[Items from a data source]
● ● ●

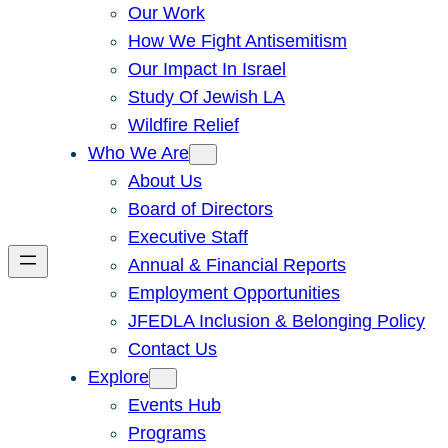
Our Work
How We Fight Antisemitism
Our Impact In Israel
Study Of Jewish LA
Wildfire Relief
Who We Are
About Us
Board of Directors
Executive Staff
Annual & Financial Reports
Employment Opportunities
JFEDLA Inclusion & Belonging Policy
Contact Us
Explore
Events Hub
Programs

● ● ●

> What is required: Copy every line above word for word and exclude the pictures.

> Answer below:
Our Work
How We Fight Antisemitism
Our Impact In Israel
Study Of Jewish LA
Wildfire Relief
Who We Are
About Us
Board of Directors
Executive Staff
Annual & Financial Reports
Employment Opportunities
JFEDLA Inclusion & Belonging Policy
Contact Us
Explore
Events Hub
Programs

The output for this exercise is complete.